Well the OUYA may have had a rough start but I purchased one with the goal of getting my own games onto it and in all fairness, it's made a lot of progress in the last few months. So where better to start than with a small unity game? Developing for the OUYA is completely free and seeing as my long term project 'Jim's Night At Work' will also ideally be on the OUYA I thought this would be a good stepping stone. After all, with a larger project you'd prefer to know what you're doing before hand rather than delving into the unknown.
So I started work on the OUYA port. The first place to start was on the OUYA development docs pages. Now, I will admit that on opening the Unity documentations section, I felt a bit overwhelmed with information and was starting to think I would regret this. However I took a deep breath and took each part 1 small step at a time. It turns out the reason that it looked so complicated was just to make sure that you had every last scrap of information that they could provide you with. Upon going through the material, it proved very quickly that this was not going to be the massive task that it initially appeared to be.
Setting up Unity for first time debugging was a bit fiddly but there are step by step instructions to go through so you can have your hand held throughout that process. That's the most difficult part of the whole thing in all honesty. As long as you followed all the steps correctly, sending a product to the OUYA for debugging is pretty simple. Swapping my current controls for the OUYA pad was done in minutes once I had read and understood the documentation, along with the calls for when the system menu is called etc. I'm making this sound more confusing than it actually is, it's really a fairly straightforward process. Using the OUYA ODK controller calls also meant that my game instantly worked with the Xbox 360 and PS3 control pads.
I put this game out completely free so have not done anything with payment systems yet. One step at a time right?
The most tweaking of my game that I had to do was to get it to pass the review process that all OUYA games must go through in order to get on the store. This is basically a quality control check done by real people over at OUYA to make sure that everything fits in with their guidelines.
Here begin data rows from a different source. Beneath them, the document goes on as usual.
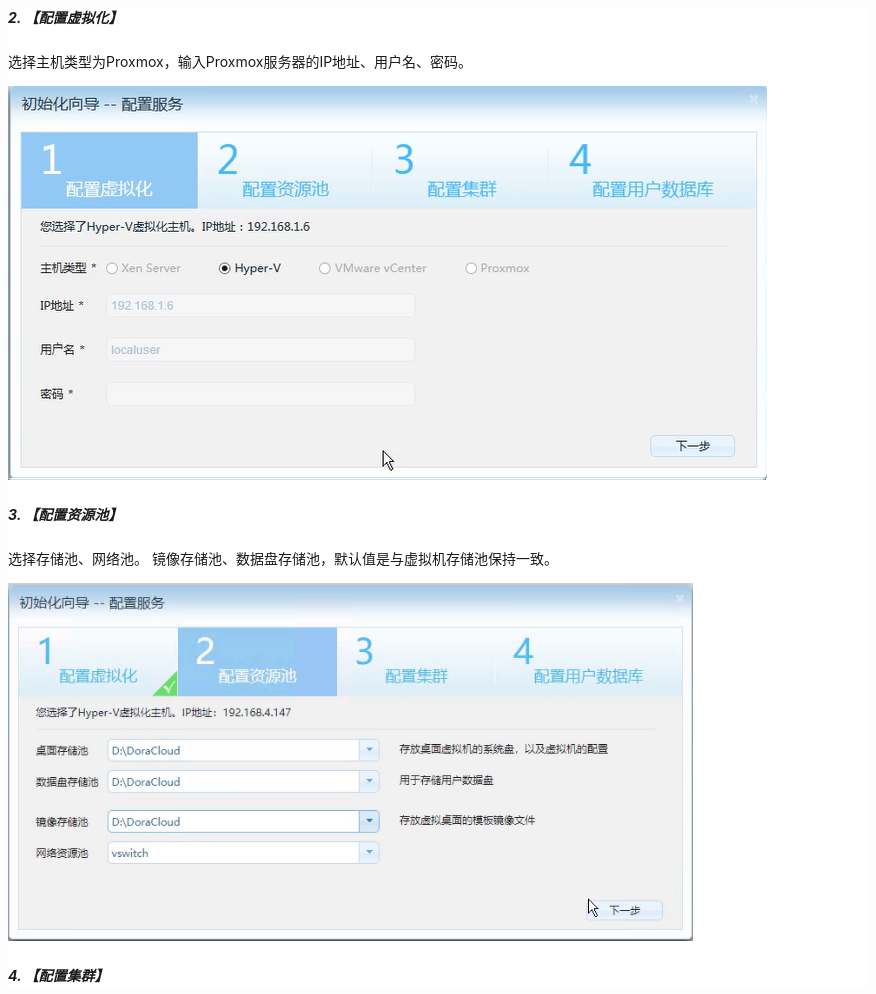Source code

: ##### 2. 【配置虚拟化】

选择主机类型为Proxmox，输入Proxmox服务器的IP地址、用户名、密码。

![输入图片说明](images/setup06.png?width=700px)

##### 3. 【配置资源池】

选择存储池、网络池。 镜像存储池、数据盘存储池，默认值是与虚拟机存储池保持一致。

![输入图片说明](images/setup07.png?width=700px)




##### 4. 【配置集群】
Now you may be thinking "This is starting to sound like a lot of effort" but actually it's not. OUYA provide you with a downloadable checklist of how they go through their review process. Basically if you hit all the points that apply to your game then it should fly through the review process without any issues. The checklist is mostly basic common sense stuff that can be easily forgotten about in the heat of development, so provides you with a bit of a reminder. Things like making sure your font is big enough to read from 10 feet away from the TV, making sure all font is in the safe zone, making sure the game reacts properly when the system menu is brought up etc. Again - sounds more work than it actually is but this took very little time at all.
The entire porting process took me less than a day to do and the next day I was waving goodbye to my .apk file as I sent it to OUYA to review. I had no idea how long OUYA were going to take and if it would pass or not but around 24 hours later I had a message through to my inbox saying that my game had been approved. Now this was the impressive part, on being approved I could then publish my game whenever I wanted to just by clicking a button.
I was actually out shopping in the supermarket when the email came through so as soon as I got home I clicked that magic 'Publish' button and within seconds it was up on the discover store.
At the time of writing (2 days after launching on Discover store), the OUYA version has had almost 5 times the amount of downloads as all of the other versions of the game combined, 20 user ratings averaging 3 stars and an O-Ranking of 238 (out of over 700 games). These statistics are constantly changing so may already be outdated by the time you read this.
So what did I learn?
It's simple really, publishing to OUYA is incredibly easy. Not only that but for a very small starter developer such as myself, it allows you to be discovered much quicker. Granted I still have a long way to go, but the figures don't lie. For someone trying to break into the industry, the OUYA is simply fantastic.